O Exército enviou soldados para várias cidades da Tunísia, quase paralisada pela greve geral convocada pela maior central sindical para o dia do funeral de Chokri Belaid, o dirigente da oposição laica morto quarta-feira a tiro. Milhares de pessoas acorreram às cerimónias, nos arredores de Tunes, e apesar dos apelos à calma teme-se a repetição dos protestos violentos dos últimos dias.
O assassínio de Belaid – um dos mais aguerridos opositores do Ennahda, o partido islamista vencedor das primeiras eleições democráticas na Tunísia – chocou o país, desencadeando novas manifestações contra o Governo. Incapaz de inverter a crise económica e acusado de querer minar o secularismo, o partido islamista é agora também responsabilizado pela morte do dirigente político.
“Com o nosso sangue e a nossa alma vamos sacrificar-nos por ti”, gritava a multidão – cinco mil ao final da manhã, junto à Casa de Cultura de Djebel Jell, bairro no extremo Sul de Tunes, onde o caixão de Belaid foi velado. Ali, ao contrário do que acontece no centro de Tunes, a presença policial mantinha-se discreta, contou um jornalista da AFP, relatando o misto de luto e revolta dos presentes contra o Ennahda. O número de pessoas no local não parou de engrossar desde o início da manhã e, ao início da tarde, o caixão foi levado em ombros entre uma multidão compacta até ao cemitério vizinho.
Na avenida Bourguiba, epicentro da revolução de Janeiro de 2011, camiões do Exército juntaram-se esta manhã ao dispositivo montado pela polícia para tentar evitar os protestos dos últimos dois dias, que acabaram por degenerar em violência e na morte de um agente.
A AFP dá também conta de militares destacados nas capitais de várias províncias, incluindo Sidi Bouzid, onde há dois anos estalou a revolta que se estenderia à capital e acabaria por despertar a Primavera Árabe. Em Gafsa, cidade mineira no centro do país, a polícia disparou gás lacrimogéneo para dispersar manifestantes que saíram à rua em homenagem a Belaid.

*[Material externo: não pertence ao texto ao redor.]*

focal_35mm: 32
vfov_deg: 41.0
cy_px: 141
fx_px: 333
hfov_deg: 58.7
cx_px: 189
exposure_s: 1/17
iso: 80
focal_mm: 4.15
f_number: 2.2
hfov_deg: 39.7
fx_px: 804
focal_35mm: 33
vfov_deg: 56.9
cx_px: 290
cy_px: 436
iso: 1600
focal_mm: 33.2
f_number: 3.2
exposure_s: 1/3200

Na capital, a maioria do comércio está encerrado e os transportes públicos quase paralisados, em resposta ao apelo lançada na véspera pela União Geral Tunisina do Trabalho (UGTT) para uma jornada de paralisação e “luto nacional”. No aeroporto de Tunes-Cartago, o maior do país, foram anulados todos os voos previstos para hoje, tanto domésticos como internacionais – o que acontece primeira vez desde a revolução. Nos últimos anos, a Tunísia tem sido palco de sucessivas paralisações, mas esta é a primeira greve de dimensão nacional convocada pela UGTT, uma central com enorme capacidade de mobilização e que foi decisiva para a queda do regime de Ben Ali.

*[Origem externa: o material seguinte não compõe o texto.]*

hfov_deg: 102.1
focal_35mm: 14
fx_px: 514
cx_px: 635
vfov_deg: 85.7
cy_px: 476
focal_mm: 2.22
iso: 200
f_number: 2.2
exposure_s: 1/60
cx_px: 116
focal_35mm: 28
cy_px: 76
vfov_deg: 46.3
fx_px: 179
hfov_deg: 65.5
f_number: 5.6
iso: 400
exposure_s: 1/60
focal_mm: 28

Apesar da crise, o impasse mantém-se depois de o Ennahda ter desautorizado o primeiro-ministro Hamadi Jebali (ele próprio um dirigente do partido), que na quarta-feira tentara aplacar a revolta, anunciando a intenção de formar um governo de salvação, sem representantes dos partidos políticos. A oposição acolheu bem a proposta, apesar de insistir que também Jebali deveria demitir-se, mas os islamistas dizem não aceitar um executivo que não seja representativo dos resultados das legislativas.